In 2011, after moving to Texas I met a new friend and we went to the North Rim of the Grand Canyon in October.  It is hard to put into words how I felt about the views, the yellow leaves, and the crisp air.  In love?  Probably.  2012 brought a revival of the random road trip with my outdoor buddy (since he moved to Texas) and we ended up in Tucson at Saguaro NP.  2013 Included Carlsbad Caverns, Arches again, and the Grand Canyon South Rim.  In 2014, we went to Big Bend in January and Rocky Mountain NP in August.  In 2015, my other half and I took our friend on a road trip to Petrified Forest, Grand Canyon, and Zion.  Later in 2015, we went to the Arch in St. Louis.  In 2016 I made my return to Sleeping Bear Dunes National Lakeshore with visits to Redwoods, Oregon Caves, Point Reyes, and Golden Gate.  This year, we've visited Kenai Fjords, Redwoods again, and Sequoia/Kings Canyon.  It's true love.

In the past few years, I've spent more time exploring public lands than I had my whole entire previous existence.  I've hiked in national forests, visited the parks mentioned above, and have plans for so visiting so many more public lands.  I was lucky to find the parks in 2008 and luckier now because I can afford to visit more frequently.  The more I visit, the more I love these places and value their existence.  The more I visit, the more I want to fight to keep them public.  The more I visit, the more I see that they may be all of ours, but they're really not available to everyone.  The more I visit, the more I want to use my privilege to open these parks to those who have never visited or can't visit due to distance, cost, or any combination of reasons.  I can't imagine the level of passion and devotion I'd have if I'd been visiting these parks since I was a kid.  It is absolutely VITAL that youth of all backgrounds, socioeconomic levels, and age groups be exposed to (and educated about) these places.  Maybe these lands are not for everyone, but maybe a few of them will grow up to protect, love, and fight for them.  We need to work to include everyone in the outdoor world.  We need to diversify the DOI and hire people from all walks of life.  We need to designate more parks/monuments/etc in more places representing the spectrum of Americans that exist.

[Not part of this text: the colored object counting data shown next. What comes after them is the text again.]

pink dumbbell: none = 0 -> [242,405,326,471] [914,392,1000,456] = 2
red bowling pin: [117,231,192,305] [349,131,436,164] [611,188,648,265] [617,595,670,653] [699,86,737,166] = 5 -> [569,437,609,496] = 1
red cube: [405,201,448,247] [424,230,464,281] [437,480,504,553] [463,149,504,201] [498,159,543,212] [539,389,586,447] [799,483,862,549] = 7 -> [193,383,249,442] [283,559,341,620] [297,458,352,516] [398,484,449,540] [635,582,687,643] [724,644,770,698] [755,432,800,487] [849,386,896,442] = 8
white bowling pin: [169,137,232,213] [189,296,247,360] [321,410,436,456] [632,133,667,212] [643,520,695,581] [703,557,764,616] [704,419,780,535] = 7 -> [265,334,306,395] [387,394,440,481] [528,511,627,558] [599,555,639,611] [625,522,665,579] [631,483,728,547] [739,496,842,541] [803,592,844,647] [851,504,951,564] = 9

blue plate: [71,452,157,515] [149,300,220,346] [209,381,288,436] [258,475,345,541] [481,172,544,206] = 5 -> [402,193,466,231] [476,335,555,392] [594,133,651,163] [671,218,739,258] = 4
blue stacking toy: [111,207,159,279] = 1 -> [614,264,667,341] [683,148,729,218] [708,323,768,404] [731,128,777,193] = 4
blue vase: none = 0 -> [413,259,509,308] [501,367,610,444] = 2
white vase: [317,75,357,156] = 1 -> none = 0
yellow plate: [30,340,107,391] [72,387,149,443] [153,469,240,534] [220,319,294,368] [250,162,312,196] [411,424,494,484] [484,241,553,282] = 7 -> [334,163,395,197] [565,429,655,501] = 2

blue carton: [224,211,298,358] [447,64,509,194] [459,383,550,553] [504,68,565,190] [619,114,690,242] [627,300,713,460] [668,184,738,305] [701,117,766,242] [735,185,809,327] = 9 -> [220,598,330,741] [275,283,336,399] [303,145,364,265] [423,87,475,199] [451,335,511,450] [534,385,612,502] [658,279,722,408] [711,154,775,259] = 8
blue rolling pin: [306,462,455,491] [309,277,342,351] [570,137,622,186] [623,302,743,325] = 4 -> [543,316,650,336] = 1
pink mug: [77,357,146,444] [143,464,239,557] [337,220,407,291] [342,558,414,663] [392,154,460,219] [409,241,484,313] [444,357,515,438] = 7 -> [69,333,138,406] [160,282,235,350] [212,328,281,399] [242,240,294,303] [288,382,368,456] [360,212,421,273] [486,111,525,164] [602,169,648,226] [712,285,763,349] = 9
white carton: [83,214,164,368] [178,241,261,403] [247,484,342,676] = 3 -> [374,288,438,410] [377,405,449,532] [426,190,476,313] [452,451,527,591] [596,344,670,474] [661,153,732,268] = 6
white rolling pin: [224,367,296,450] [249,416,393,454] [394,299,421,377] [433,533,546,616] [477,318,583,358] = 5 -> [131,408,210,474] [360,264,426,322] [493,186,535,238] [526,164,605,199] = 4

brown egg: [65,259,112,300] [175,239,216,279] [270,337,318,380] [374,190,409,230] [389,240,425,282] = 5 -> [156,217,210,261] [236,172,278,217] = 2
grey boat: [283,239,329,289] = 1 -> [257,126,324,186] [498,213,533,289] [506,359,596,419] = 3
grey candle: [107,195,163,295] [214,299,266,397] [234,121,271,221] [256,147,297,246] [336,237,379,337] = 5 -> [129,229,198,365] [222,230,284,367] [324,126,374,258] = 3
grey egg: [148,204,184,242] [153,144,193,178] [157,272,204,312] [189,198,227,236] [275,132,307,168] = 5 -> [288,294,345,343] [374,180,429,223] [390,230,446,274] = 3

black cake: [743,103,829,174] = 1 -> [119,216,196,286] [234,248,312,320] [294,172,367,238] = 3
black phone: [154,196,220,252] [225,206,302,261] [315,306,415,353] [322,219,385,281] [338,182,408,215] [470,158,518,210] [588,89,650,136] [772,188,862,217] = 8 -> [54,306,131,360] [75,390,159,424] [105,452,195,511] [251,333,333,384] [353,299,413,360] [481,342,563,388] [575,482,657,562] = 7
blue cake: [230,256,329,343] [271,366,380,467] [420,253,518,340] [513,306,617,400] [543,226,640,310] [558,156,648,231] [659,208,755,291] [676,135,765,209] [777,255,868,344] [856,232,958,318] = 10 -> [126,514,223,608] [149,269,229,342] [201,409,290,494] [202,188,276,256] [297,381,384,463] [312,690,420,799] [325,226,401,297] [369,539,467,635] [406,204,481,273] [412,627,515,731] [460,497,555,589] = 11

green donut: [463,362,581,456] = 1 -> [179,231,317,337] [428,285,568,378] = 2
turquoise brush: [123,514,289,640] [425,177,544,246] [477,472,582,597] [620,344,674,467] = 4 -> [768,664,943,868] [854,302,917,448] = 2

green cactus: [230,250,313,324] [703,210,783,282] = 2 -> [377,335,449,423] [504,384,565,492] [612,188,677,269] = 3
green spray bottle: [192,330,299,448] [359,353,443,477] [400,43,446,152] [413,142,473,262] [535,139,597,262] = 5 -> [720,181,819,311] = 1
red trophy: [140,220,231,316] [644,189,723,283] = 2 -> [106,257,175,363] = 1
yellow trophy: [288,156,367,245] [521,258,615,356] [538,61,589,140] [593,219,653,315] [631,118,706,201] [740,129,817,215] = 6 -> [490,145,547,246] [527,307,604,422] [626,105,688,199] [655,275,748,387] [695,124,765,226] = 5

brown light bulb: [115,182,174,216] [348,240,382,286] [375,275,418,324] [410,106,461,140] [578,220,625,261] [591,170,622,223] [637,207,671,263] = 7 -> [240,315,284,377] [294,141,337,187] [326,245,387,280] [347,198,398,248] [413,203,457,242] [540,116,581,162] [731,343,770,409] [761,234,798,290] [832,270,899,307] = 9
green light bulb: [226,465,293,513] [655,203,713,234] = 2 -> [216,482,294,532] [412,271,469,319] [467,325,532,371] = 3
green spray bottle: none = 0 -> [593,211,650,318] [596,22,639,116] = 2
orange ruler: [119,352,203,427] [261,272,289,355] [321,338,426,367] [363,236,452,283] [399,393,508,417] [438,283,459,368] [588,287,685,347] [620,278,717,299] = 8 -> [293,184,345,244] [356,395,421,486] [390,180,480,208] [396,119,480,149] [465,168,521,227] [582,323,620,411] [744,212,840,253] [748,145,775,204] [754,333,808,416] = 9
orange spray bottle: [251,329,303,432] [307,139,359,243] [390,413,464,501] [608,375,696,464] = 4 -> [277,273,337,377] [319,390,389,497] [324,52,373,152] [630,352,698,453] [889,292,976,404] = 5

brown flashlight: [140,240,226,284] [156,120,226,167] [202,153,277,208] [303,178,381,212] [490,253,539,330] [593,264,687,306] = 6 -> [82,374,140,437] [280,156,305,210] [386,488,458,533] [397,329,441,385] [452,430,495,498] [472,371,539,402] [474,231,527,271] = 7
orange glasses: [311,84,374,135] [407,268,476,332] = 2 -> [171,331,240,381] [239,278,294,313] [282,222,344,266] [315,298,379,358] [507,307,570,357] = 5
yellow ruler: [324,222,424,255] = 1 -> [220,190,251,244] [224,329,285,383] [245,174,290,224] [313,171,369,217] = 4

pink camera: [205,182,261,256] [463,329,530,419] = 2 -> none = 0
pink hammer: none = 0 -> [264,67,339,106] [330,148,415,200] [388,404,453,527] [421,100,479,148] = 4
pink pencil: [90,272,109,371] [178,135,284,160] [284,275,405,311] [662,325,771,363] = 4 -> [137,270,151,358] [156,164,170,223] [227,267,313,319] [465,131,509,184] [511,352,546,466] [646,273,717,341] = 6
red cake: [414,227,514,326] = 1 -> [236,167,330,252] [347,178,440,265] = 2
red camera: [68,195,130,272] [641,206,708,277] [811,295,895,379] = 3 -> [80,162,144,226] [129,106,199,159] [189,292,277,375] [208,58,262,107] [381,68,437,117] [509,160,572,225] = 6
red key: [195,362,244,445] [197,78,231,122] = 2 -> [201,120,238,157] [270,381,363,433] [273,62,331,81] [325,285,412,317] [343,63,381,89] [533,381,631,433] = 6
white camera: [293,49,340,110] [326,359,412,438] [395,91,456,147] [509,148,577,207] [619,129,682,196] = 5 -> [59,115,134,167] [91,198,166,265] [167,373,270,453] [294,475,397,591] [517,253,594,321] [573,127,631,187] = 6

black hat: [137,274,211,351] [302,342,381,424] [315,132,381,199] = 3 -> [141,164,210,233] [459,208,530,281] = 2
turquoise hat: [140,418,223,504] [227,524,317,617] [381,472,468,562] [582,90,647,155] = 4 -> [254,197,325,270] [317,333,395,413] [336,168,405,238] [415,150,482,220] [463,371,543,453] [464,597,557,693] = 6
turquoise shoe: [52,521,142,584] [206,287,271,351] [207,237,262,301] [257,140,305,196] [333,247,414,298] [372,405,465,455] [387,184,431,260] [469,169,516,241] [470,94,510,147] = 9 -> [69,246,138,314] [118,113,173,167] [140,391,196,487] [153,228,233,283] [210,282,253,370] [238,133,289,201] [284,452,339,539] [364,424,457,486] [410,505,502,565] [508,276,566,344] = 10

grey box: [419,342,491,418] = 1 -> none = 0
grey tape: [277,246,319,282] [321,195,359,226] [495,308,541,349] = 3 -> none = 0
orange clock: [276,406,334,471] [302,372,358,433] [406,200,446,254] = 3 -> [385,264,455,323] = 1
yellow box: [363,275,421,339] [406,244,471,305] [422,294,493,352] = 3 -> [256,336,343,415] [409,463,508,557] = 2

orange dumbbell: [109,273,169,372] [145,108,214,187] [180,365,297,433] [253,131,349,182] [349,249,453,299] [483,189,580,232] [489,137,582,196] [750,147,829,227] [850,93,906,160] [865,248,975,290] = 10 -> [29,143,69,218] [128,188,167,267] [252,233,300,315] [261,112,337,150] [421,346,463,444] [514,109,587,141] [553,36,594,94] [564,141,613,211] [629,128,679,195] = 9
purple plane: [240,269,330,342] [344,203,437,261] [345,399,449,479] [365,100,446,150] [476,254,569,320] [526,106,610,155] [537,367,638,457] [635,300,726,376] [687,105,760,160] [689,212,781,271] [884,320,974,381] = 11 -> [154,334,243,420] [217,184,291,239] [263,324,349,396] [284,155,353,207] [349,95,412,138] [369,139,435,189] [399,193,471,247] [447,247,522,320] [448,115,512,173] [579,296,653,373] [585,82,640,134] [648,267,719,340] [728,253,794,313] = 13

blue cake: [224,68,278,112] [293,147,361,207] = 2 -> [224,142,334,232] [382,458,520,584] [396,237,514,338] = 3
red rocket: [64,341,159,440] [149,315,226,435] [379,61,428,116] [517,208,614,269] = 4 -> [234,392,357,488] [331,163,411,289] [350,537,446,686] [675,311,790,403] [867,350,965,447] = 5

I'm not sure quite how to accomplish the tasks at hand, but I've decided a vital step is to find a way to get more people involved and interested in our public lands.  I need to immerse myself in projects, organizations, and maybe even a career shift to building a diverse following for our public lands.  It may be a new love, but it's a true love.  I feel as though I've finally found my place in this fight to make sure our public lands are open to all and I'm determined to make a difference.